╭─ EXTRAIT SOURCE

A trois semaines du premier tour de l'élection présidentielle, Nicolas Sarkozy continue d'effeuiller son programme sans le dévoiler entièrement. Lundi 2 avril, il a ainsi esquissé, dans un entretien à L'Est Républicain, le financement de son projet pour 2012, sans le détailler.
Le président-candidat promet ainsi "115 milliards d'euros d'efforts, 75 milliards sur les dépenses, 40 milliards sur les recettes", dont 32 milliards sont, selon lui déjà votées via les plans de rigueur de 2011.
Quand le quotidien régional demande plus de précision sur le volet baisses des dépenses (75 milliards d'euros), Nicolas Sarkozy ne donne pas beaucoup plus de détails mais évoque tout de même une piste : "Il faut désormais que les collectivités territoriales s'y mettent. Les régions ont augmenté leurs effectifs de 175 % en dix ans sans avoir acquis de compétences nouvelles. Les intercommunalités ont accru leur personnel de 174 %. Martine Aubry a 32 vice-présidents à la communauté urbaine de Lille, Laurent Fabius 45 vice-présidents pour sa communauté d'agglomération [Rouen]. Est-ce raisonnable ?"
Autant d'attaques qui ne sont pas nouvelles : l'UMP fustige régulièrement les collectivités locales, en majorité contrôlées par la gauche, qu'elle rend en partie responsables de l'augmentation du déficit. Les choses sont pourtant plus complexes.
LES EFFECTIFS ONT AUGMENTÉ AVEC LA DÉCENTRALISATION
De fait, le nombre de fonctionnaires régionaux a explosé, passant de 8 600 en 1996 à 74 800 en 2008, dont 58 800 titulaires, selon l'Insee. Soit un taux de croissance annuel moyen de 21,2 % entre 1998 et 2009. Mais cette hausse très forte s'explique en grande partie par la décentralisation.
Depuis la loi du 13 août 2004, les régions ont en effet pris en charge une somme de compétences nouvelles, dont la formation professionnelle ou l'ensemble des personnels TOS des lycées (techniciens et ouvriers de services). Au total, selon le rapport public annuel de la Cour des comptes, "133 000 personnels, comptabilisés en équivalents temps plein [ETP] travaillant dans les services de l'Etat, ont été transférés aux collectivités territoriales dans les années 2006-2009".

╰─

• À FAIRE:
1: Répondez à ces questions sur l'article consacré au financement du programme de Nicolas Sarkozy :
(a) À combien s'élève le total des efforts promis par le président-candidat ?
(b) D'après l'Insee, combien la France comptait-elle de fonctionnaires régionaux en 2008 ?
(c) Depuis quelle loi les régions ont-elles pris en charge des compétences nouvelles ?
2: Rédigez la suite de l'article sur le financement du programme de Nicolas Sarkozy, après sa dernière phrase.

╭─ DONNÉES FOURNIES

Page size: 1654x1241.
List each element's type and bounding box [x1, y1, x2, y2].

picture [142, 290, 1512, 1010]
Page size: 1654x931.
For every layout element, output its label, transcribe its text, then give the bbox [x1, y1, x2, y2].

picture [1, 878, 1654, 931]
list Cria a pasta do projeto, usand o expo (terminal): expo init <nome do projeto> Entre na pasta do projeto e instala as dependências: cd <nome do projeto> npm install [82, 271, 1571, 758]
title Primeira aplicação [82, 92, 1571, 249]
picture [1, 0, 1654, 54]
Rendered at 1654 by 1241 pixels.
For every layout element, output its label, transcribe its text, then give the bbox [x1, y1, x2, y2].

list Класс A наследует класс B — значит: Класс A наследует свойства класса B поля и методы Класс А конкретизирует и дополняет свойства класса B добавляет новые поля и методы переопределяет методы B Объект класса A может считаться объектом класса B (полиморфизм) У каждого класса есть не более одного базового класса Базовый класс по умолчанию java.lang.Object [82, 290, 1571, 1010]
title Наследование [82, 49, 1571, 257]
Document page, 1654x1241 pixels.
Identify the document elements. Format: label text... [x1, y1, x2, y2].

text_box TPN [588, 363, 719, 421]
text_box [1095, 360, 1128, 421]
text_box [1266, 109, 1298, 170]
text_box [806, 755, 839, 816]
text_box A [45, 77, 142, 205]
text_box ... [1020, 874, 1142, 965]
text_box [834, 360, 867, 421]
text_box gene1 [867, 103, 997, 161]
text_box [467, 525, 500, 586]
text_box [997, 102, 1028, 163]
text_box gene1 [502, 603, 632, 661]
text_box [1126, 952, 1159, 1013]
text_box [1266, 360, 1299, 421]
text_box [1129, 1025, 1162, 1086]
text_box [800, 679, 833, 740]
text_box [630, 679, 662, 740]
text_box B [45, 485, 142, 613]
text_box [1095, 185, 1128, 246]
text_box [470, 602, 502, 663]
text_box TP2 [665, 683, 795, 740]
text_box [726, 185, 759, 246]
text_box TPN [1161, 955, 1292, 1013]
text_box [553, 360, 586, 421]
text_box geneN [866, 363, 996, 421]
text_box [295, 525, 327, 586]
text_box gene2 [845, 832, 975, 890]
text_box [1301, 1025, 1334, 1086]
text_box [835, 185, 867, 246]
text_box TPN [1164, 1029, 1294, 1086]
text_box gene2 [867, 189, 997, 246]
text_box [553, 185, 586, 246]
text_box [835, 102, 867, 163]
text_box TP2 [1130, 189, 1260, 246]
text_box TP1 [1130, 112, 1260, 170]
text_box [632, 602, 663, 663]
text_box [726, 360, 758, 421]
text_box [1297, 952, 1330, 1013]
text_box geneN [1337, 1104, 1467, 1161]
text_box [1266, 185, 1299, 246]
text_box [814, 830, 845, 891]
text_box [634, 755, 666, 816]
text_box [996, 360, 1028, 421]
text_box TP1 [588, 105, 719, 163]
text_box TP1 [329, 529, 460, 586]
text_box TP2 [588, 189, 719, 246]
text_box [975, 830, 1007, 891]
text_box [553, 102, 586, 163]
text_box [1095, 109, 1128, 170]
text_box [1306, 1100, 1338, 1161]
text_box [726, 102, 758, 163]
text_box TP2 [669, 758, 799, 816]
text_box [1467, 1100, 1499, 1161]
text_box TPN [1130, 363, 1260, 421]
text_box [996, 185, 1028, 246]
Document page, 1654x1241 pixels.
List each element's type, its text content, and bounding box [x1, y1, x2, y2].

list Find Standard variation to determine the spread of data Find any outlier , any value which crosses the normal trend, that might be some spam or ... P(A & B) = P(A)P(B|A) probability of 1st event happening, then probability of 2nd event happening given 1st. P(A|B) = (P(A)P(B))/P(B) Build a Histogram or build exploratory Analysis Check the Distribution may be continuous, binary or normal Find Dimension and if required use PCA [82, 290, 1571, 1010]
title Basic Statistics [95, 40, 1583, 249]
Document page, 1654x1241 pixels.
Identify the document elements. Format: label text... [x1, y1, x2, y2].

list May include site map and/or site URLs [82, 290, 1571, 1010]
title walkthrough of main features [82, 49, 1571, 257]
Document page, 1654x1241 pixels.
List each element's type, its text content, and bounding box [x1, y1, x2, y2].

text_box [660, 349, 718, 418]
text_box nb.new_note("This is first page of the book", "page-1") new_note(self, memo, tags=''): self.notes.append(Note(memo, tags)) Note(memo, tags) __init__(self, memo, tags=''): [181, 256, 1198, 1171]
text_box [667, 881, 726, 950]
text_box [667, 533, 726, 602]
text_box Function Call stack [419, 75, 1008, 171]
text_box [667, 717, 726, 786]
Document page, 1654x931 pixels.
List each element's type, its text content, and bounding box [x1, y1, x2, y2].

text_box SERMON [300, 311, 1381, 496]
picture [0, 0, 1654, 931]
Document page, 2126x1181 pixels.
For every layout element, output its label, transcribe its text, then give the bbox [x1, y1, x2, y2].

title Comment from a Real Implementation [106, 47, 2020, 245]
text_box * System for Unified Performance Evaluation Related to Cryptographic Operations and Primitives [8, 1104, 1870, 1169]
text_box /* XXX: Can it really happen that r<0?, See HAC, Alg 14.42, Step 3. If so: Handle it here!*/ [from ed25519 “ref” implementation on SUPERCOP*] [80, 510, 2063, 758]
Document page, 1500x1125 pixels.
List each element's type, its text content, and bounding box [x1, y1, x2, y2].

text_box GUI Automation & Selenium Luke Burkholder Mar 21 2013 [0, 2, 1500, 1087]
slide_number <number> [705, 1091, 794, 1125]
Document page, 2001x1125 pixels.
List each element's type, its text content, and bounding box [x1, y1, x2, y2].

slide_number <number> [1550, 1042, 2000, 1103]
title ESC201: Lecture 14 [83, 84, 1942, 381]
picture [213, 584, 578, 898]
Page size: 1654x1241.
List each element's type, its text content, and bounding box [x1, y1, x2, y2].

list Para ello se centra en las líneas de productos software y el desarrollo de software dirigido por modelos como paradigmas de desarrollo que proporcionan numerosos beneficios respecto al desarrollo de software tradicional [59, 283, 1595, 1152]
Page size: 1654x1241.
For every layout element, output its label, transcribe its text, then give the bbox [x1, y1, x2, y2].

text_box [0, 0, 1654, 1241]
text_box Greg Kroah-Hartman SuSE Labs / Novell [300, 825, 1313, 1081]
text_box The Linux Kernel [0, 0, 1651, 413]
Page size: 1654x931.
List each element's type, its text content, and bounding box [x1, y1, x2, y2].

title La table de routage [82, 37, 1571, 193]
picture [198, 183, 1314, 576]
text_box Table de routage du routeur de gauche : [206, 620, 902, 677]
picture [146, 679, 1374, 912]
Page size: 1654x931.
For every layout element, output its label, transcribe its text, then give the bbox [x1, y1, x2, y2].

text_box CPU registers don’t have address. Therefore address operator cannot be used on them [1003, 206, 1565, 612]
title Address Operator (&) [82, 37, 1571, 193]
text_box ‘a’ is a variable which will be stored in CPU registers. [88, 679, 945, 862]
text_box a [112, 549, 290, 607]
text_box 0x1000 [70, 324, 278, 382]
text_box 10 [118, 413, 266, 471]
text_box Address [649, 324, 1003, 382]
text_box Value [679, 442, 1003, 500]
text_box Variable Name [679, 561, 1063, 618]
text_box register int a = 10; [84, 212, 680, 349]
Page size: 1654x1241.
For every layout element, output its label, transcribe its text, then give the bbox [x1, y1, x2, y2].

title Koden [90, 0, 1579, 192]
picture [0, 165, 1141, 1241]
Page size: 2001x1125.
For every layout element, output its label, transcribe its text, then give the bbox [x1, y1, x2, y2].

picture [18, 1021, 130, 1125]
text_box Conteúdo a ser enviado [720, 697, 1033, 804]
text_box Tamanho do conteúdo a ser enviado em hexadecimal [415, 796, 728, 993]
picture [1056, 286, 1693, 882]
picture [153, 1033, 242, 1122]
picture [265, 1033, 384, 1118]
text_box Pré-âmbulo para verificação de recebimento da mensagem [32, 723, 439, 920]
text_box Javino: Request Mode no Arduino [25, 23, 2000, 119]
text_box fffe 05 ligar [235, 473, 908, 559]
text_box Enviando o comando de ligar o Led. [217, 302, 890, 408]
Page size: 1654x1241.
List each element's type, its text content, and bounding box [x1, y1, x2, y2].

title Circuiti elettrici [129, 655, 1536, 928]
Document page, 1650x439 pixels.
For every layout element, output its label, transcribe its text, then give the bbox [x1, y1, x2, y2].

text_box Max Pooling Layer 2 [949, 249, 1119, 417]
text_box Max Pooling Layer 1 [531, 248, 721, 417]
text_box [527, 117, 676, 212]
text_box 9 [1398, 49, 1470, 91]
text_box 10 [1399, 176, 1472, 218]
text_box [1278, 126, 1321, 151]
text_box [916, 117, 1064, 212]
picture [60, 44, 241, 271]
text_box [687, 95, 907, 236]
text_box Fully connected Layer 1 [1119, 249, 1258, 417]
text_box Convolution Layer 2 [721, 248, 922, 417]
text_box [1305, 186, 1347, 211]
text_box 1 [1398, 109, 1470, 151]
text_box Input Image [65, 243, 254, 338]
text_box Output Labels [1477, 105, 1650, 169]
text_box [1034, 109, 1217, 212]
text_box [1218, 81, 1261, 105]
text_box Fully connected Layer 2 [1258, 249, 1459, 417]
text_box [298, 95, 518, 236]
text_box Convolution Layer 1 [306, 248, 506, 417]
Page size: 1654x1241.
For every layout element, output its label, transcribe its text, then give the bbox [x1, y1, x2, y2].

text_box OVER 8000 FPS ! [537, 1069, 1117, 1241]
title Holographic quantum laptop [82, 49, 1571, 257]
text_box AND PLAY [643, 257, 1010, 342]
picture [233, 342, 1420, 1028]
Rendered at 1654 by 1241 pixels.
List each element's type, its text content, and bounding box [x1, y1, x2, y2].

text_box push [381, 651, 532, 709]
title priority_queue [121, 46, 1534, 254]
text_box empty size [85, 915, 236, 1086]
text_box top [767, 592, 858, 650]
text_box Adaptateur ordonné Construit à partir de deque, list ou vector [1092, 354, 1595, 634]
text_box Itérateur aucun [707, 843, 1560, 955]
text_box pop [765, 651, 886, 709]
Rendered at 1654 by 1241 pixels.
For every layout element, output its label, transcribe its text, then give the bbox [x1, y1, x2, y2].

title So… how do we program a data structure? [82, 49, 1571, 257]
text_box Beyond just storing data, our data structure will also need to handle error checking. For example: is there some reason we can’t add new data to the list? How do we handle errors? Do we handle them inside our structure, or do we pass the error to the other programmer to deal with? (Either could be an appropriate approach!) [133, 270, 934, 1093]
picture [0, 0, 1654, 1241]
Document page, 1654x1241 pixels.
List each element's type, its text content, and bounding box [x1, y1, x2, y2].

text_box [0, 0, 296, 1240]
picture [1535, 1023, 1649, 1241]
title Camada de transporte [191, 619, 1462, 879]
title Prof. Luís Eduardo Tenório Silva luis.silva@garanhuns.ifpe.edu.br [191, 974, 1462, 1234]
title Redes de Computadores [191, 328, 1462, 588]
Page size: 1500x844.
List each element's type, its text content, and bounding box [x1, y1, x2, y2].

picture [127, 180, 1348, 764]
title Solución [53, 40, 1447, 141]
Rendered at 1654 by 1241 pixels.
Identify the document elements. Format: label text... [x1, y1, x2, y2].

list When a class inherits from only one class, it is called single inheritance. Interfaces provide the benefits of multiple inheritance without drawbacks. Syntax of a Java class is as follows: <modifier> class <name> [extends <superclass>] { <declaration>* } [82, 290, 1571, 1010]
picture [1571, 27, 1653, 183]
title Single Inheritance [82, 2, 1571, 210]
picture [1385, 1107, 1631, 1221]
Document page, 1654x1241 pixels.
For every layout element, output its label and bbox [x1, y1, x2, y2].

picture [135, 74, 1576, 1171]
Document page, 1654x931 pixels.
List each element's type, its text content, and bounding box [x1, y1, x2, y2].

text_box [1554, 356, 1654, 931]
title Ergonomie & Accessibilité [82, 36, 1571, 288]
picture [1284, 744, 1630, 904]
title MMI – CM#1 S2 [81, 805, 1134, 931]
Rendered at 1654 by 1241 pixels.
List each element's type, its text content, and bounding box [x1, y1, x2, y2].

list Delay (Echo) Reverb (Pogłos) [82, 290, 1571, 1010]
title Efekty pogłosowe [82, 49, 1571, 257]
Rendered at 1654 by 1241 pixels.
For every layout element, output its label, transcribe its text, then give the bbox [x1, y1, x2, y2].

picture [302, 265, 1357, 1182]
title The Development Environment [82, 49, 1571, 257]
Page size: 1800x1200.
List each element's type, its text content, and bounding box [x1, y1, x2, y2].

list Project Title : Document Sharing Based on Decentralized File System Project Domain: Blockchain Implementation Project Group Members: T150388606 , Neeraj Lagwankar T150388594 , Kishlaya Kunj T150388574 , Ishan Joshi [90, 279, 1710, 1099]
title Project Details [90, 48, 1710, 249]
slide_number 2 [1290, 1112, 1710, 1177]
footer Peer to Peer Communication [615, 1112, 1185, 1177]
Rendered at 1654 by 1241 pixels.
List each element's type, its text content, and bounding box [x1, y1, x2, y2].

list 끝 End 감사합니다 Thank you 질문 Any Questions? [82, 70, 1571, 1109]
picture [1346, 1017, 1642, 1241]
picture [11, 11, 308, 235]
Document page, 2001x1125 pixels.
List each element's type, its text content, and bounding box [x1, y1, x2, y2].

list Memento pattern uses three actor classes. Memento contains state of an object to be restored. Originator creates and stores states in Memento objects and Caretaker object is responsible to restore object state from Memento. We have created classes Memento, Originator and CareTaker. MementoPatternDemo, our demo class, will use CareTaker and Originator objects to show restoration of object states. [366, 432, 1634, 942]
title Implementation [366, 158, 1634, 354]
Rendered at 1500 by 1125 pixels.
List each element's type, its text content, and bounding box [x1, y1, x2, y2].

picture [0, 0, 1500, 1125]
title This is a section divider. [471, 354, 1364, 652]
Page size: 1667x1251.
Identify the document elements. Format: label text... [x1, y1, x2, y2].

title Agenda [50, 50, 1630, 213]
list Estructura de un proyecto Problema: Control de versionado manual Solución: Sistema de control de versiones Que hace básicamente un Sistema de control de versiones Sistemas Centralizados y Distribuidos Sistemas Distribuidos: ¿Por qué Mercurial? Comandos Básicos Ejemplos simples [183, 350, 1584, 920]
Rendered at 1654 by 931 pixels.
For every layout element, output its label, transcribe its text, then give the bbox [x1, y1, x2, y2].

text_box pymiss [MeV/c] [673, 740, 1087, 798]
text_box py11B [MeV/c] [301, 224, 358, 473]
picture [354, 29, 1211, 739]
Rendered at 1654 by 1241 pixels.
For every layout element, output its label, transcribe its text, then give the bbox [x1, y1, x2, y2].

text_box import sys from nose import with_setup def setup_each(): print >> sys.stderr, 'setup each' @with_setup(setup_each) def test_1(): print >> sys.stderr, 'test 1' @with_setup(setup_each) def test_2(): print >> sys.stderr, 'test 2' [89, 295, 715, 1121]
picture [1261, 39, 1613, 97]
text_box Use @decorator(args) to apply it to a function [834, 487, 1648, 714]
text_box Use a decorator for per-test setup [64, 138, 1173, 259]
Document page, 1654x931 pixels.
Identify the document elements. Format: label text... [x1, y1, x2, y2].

╰─

• RÉPONSES:
1:
(a) 115 milliards d'euros.
(b) 74 800, dont 58 800 titulaires.
(c) La loi du 13 août 2004.

2:
Ces transferts de compétence n'expliquent pas l'ensemble de la hausse. Selon une étude du Centre national de la fonction publique territoriale (CNFPT), en 2009, 61,5 % des effectifs régionaux correspondaient à des agents transférés, 11,7 % à des agents recrutés en lien avec les transferts, et 26,8 % à des agents non concernés par les transferts. En effet, accueillir des TOS, par exemple, nécessite de créer de nouveaux postes... pour les gérer.
Les 175 % évoqués par Nicolas Sarkozy sont donc une simplification. Si on tente de mesurer la hausse hors transferts de compétences, elle est moindre. Selon le rapport 2011 sur les transferts financiers de l'Etat aux collectivités, la hausse - hors personnels directement liés à des transferts - fut de 111,9 % entre 2002 et 2009, soit 13 634 agents supplémentaires. Un chiffre qui, de plus, selon les régions, intègre une part de postes induits par les transferts de compétences. Et ces derniers sont mal compensés par l'Etat, dénonce l'association des régions de France.
Ce sont les communes et les intercommunalités qui sont, en numéraire, les plus concernées : elles concentrent 69 % des effectifs de la fonction publique territoriale, selon un rapport récent, qui pointe le fait que la création massive de communautés de communes n'a pas fait baisser les effectifs des communes elles-mêmes (Lire La hausse des effectifs des collectivités est critiquée dans un contexte de crise)
LA DETTE DES COLLECTIVITÉS LOCALES, 12,5 % DE CELLE DE L'ETAT
Peut-on faire des économies fortes sur les collectivités locales, comme le propose le chef de l'Etat ? Celles-ci contribuent pour 12,5 % à la dette de l'Etat. Au quatrième trimestre 2011, selon l'Insee, elles totalisaient 166,3 milliards d'euros de dette, contre 1 335,2 milliards pour l'Etat central, et 205,4 milliards pour la Sécurité sociale.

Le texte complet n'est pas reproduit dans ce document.